Dalton stops a few yards ahead and turns to watch me. A rush of energy fills me. I run toward him, ignoring my throbbing feet and the ache in my lungs as I draw in more pure oxygen than I’ve ever inhaled before in my life. The tangly grass, loose stones, and random dips slow me down, and I could probably speed walk faster, but I love it.
When I get to Dalton, I’m grinning and gasping for air. His eyes are almost black, and his chest is heaving like he was running, too, not standing and waiting for me with a brown pod in one hand and a big, flat rock in the other.
“What’s that?” I ask when I’m finally able, nodding at the pod.

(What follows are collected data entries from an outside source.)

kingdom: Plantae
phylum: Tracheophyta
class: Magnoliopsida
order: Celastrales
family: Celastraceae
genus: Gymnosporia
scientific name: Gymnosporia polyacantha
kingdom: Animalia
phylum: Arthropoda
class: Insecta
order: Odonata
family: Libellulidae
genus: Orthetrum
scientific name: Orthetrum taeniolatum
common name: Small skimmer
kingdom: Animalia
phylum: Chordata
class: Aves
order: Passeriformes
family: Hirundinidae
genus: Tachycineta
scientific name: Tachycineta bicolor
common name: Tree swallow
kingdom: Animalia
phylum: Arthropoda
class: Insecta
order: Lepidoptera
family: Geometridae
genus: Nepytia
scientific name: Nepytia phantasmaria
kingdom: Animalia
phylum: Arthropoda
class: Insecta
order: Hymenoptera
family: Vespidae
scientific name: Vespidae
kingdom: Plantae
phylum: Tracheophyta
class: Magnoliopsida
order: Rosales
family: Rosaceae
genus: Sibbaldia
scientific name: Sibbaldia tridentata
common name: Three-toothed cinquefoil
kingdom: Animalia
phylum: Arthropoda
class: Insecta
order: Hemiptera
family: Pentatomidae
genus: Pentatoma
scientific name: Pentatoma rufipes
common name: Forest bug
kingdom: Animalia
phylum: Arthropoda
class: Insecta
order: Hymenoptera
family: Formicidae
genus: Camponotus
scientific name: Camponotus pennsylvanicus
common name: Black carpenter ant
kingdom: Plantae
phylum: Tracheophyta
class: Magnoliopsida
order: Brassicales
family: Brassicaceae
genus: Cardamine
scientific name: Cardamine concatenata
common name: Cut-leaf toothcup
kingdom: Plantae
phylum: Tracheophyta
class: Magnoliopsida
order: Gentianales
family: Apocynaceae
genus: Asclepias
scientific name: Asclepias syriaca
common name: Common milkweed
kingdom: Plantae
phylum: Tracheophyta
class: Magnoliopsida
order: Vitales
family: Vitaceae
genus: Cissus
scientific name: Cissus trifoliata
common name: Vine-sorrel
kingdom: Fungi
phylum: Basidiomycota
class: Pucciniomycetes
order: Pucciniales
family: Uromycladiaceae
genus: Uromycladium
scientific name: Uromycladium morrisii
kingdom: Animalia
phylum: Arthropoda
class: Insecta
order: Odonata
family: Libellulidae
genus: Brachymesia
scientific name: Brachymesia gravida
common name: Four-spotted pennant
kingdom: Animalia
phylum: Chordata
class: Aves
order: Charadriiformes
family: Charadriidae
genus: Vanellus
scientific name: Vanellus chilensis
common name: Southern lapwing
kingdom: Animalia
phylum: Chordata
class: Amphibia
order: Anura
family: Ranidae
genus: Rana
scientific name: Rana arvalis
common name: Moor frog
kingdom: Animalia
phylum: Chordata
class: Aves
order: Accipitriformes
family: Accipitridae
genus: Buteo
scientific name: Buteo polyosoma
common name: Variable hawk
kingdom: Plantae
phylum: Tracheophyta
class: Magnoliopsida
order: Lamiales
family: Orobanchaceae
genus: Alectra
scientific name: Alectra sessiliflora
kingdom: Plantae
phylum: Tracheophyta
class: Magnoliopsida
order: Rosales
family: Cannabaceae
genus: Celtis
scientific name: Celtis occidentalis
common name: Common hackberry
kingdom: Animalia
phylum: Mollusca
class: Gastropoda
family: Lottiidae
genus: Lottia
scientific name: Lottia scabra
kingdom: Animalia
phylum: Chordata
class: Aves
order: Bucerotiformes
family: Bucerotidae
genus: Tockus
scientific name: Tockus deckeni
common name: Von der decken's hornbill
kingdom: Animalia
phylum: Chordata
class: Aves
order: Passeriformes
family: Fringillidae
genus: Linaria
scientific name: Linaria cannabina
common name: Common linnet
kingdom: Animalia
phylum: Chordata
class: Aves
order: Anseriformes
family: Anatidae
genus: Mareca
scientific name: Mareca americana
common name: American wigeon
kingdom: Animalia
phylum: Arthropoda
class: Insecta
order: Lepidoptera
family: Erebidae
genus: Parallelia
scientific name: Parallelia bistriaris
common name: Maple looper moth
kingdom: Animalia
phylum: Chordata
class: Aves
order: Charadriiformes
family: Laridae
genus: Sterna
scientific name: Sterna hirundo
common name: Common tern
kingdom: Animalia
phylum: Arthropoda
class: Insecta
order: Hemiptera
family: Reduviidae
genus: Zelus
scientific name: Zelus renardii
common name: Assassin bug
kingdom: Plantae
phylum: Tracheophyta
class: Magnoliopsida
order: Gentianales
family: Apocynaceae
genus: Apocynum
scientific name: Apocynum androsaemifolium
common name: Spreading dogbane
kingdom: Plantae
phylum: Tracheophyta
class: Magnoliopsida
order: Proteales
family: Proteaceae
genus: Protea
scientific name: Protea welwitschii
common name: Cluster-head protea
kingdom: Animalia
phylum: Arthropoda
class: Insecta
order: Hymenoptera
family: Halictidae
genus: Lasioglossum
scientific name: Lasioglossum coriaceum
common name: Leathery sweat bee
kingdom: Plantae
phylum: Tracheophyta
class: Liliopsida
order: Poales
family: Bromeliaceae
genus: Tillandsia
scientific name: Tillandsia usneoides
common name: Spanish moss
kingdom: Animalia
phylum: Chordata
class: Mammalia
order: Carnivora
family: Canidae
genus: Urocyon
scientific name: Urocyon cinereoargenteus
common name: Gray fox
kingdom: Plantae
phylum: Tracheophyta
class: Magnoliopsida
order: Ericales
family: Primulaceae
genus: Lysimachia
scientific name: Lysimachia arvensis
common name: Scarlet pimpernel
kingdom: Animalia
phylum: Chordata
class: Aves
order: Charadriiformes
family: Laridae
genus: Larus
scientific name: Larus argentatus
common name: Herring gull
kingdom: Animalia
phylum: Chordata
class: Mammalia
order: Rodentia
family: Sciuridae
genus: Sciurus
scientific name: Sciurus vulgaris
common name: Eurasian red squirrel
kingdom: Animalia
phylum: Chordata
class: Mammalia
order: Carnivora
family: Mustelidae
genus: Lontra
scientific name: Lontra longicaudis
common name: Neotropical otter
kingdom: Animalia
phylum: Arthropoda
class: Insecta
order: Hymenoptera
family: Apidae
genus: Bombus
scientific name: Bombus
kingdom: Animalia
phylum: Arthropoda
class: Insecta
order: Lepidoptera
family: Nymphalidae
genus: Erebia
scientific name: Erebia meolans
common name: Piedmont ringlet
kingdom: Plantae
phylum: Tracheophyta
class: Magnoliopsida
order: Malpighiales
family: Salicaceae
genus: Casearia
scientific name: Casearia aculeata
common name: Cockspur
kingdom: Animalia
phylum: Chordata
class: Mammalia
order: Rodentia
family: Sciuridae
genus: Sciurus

“Seed pod. Left over from fall.” He gestures at a nearby black locust. We don’t have one in the collection. Mesquite is our representative from the Fabaceae family, probably picked for its drought tolerance. It’s one of the few trees not showing signs of stress yet.
He breaks the pod open, and before I can complain that I wanted it for my pocket collection, he pops out a dark brown seed.
“Check it out,” he says, dropping into a squat. I’m more than happy to rest, gratefully plopping on my butt and stretching my legs. “My dad used to do this.”
He rubs the seed hard against the rock and says, “Open your hand.”
I offer my palm. He presses the seed to my life line with his thumb and watches my face. The seed is hot, not burning, but warm from the friction.